9/25/1989–The crew club’s first fall season was discussed in an article entitled “A Taste of Oxford at St. Mary’s” in The Point News. Jennifer Garvey, a junior at the time the article was written, began the club the previous spring, and had gotten the sport off the ground at Woodrow Wilson High School in D.C.  Most members of the club had no rowing experience before joining, but the club showed promise, with 30 new members joining and an erg machine donated to the club that fall. Garvey predicted of the club “I think it’s really going to be successful…it’s a team sport, yet it’s also individualized…it’s good for the college, for the students par­ticipating,

for the students watching, for the community-it’s good for everyone.”
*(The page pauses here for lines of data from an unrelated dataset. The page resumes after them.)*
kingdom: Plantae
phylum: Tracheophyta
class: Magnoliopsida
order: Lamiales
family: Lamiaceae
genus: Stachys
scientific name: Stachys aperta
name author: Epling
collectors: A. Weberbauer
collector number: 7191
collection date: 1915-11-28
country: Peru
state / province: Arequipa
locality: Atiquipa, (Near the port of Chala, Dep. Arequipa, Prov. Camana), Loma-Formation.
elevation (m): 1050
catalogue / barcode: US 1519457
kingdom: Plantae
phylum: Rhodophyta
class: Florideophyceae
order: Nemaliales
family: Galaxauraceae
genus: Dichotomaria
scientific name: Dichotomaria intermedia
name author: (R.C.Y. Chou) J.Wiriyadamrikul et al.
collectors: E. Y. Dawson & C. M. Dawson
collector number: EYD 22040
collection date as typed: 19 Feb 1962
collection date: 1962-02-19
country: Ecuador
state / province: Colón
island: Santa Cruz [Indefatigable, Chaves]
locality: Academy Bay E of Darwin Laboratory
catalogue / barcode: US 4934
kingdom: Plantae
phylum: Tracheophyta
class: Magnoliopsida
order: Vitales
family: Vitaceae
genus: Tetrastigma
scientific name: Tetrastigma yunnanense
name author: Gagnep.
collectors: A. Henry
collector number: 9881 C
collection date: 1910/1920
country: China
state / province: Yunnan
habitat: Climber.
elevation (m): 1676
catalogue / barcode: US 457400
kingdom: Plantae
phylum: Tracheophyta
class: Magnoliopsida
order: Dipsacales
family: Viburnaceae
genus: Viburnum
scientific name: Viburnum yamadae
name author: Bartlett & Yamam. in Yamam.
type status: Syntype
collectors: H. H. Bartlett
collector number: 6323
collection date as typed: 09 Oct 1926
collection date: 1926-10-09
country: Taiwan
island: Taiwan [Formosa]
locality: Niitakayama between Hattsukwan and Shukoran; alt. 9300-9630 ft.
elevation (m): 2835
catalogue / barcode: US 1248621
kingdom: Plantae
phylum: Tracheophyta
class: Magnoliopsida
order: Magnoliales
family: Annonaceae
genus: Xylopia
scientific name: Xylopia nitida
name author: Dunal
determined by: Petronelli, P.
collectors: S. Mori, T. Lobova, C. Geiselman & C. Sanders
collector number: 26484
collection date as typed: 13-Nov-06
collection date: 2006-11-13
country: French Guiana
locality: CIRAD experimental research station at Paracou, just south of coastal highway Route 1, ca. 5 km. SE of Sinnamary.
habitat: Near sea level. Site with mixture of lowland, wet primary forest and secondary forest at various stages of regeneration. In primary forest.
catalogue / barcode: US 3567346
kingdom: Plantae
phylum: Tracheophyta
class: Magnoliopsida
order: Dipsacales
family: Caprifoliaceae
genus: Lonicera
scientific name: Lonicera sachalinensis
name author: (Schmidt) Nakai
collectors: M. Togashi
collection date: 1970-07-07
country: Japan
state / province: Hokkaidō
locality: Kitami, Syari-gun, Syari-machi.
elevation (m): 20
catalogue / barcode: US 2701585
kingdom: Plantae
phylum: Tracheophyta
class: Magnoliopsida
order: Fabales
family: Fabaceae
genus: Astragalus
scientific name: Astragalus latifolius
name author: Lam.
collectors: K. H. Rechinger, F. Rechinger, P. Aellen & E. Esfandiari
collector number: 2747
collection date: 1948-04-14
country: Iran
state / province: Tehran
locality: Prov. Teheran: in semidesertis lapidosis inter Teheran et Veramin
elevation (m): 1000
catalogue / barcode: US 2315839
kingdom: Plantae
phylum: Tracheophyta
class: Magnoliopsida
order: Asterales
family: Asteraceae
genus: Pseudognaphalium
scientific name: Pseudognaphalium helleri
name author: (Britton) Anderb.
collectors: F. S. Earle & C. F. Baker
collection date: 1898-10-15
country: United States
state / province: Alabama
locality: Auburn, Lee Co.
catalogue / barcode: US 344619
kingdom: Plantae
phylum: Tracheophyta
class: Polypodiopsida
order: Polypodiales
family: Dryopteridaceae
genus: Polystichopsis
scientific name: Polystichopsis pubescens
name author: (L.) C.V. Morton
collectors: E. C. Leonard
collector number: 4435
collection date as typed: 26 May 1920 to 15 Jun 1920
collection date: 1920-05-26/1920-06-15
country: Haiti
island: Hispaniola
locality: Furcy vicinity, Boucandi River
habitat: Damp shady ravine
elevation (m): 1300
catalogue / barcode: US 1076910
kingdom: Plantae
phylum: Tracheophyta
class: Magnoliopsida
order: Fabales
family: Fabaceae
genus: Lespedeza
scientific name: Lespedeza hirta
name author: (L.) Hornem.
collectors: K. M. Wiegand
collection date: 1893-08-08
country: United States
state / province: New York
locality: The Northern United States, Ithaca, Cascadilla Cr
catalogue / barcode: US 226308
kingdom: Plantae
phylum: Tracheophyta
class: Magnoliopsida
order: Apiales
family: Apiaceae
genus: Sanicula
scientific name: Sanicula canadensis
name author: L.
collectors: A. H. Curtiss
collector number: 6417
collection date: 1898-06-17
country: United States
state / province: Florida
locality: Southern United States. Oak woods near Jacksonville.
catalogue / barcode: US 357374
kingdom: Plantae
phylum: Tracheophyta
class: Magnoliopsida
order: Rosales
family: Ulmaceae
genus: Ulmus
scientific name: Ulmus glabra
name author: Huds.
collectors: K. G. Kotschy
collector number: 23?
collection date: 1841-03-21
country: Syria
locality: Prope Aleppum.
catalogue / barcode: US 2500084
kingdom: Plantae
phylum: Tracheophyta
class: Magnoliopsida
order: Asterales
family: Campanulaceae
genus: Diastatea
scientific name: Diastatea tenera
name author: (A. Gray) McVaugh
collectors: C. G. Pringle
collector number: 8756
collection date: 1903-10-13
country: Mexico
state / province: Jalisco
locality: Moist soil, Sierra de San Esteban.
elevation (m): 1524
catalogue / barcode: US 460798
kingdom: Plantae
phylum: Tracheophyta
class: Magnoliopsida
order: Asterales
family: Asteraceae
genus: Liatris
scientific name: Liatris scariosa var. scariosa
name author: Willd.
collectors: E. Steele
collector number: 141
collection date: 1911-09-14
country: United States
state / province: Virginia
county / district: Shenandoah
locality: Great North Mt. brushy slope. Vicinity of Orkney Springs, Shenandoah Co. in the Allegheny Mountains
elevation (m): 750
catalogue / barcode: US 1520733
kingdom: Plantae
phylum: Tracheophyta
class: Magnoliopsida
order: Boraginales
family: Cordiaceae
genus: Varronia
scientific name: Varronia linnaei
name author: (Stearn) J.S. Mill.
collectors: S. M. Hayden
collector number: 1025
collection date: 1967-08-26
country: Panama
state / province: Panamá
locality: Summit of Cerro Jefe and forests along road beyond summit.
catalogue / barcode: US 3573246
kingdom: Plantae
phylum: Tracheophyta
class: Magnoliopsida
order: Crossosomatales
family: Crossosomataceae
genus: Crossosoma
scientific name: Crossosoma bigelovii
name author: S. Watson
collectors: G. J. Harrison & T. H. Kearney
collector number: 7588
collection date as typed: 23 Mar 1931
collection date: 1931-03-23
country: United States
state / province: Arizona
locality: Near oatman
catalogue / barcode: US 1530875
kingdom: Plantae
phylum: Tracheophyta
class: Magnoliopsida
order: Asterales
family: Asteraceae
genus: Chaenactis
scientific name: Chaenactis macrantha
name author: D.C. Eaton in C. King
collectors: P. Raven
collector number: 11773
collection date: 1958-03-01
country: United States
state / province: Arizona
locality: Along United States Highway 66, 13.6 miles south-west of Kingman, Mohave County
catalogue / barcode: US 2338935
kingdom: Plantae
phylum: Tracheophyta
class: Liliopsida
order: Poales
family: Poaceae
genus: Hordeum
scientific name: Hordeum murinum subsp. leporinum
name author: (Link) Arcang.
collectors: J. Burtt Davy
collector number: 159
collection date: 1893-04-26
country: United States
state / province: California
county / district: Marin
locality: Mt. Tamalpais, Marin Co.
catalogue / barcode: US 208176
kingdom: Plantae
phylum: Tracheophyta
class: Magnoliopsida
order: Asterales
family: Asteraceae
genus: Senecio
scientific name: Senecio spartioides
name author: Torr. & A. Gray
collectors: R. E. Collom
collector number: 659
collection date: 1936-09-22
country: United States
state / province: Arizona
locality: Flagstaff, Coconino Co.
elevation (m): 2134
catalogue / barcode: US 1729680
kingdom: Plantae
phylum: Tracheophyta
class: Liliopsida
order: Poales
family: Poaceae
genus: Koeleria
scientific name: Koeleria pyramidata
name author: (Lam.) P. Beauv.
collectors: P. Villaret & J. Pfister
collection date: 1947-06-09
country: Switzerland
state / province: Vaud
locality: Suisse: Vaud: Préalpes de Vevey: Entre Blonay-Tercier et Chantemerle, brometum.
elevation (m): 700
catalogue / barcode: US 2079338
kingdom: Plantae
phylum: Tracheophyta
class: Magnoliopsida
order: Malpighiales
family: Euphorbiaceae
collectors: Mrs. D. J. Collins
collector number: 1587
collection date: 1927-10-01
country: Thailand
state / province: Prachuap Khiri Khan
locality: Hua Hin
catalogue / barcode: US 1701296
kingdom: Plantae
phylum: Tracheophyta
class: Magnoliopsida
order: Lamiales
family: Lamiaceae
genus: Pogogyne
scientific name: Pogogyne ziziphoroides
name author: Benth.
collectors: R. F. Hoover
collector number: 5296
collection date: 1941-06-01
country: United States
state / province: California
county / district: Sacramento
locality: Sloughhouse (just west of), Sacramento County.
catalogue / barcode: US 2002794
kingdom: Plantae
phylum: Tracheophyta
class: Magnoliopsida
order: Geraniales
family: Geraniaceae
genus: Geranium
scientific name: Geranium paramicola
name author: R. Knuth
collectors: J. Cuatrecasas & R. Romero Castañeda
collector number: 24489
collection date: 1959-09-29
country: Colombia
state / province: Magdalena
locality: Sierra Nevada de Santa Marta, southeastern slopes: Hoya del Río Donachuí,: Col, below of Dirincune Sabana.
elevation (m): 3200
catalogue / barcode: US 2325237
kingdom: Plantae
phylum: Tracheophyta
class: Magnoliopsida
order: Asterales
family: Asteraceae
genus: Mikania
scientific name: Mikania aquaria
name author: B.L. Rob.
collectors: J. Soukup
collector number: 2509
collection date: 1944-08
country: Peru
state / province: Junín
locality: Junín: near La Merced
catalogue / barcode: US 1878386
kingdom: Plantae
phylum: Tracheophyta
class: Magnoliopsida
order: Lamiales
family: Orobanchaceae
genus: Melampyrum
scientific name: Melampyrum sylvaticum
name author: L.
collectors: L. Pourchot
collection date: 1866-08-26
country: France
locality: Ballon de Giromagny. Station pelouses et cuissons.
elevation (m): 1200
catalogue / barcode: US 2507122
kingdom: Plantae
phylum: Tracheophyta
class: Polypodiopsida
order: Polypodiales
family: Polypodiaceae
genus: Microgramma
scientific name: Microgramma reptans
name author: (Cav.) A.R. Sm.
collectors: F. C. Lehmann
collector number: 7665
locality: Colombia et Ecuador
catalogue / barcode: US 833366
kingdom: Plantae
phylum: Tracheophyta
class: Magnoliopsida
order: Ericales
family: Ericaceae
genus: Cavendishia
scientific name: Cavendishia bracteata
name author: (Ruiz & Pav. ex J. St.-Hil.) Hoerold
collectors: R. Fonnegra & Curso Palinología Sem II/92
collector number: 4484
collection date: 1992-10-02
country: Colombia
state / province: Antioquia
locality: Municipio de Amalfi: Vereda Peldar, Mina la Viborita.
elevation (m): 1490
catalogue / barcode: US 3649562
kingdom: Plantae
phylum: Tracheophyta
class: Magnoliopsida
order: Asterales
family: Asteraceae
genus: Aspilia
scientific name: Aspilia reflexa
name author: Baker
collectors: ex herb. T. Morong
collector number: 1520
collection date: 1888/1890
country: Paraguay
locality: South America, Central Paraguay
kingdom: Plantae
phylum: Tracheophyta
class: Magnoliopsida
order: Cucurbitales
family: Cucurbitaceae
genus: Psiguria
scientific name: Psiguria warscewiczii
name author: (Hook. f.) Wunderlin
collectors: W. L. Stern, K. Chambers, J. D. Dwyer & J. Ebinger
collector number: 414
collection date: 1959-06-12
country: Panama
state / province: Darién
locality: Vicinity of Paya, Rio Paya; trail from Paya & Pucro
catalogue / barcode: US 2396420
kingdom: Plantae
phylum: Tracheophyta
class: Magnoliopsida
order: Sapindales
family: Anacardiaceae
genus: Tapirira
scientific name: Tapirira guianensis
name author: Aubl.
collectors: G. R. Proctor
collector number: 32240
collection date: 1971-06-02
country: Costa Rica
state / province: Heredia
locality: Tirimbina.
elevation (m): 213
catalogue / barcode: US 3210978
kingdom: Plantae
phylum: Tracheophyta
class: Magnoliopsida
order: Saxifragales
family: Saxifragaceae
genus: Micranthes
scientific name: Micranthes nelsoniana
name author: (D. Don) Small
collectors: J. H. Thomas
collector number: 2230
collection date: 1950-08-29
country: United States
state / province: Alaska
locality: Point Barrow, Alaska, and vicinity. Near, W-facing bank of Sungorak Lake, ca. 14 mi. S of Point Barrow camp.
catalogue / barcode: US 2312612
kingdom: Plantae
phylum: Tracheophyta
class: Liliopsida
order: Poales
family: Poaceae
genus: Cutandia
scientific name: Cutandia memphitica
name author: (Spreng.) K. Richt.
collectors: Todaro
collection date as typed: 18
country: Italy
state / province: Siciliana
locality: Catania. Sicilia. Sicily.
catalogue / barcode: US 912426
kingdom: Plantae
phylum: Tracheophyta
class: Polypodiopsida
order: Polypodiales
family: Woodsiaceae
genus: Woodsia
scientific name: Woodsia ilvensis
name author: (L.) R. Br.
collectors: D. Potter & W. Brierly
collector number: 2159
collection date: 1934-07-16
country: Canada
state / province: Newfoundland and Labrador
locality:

9/28/1999– The Point News reports that over the summer, sailing coach Adam Werblow received the title of Developmental Coach of the Year from the United States Olympic Committee. Sailing since he was eight years old, Werblow took on coaching responsibilities in college when his sailing team was left without strong leadership. This experience led to his desire to coach sailing, and he told The Point News: “I think that by the time I was a senior, I was so dissatisfied with my own college sailing career that I knew there was a better way to do it and I wanted to prove to myself that I’d been right. So, I knew I wanted to coach in college sailing.” He stated several times that he did not think the award would impact his coaching style, making it known that sailing is what matters most to him, not recognition. Today he has been coaching sailing at St. Mary’s for 33 years and is director of the waterfront.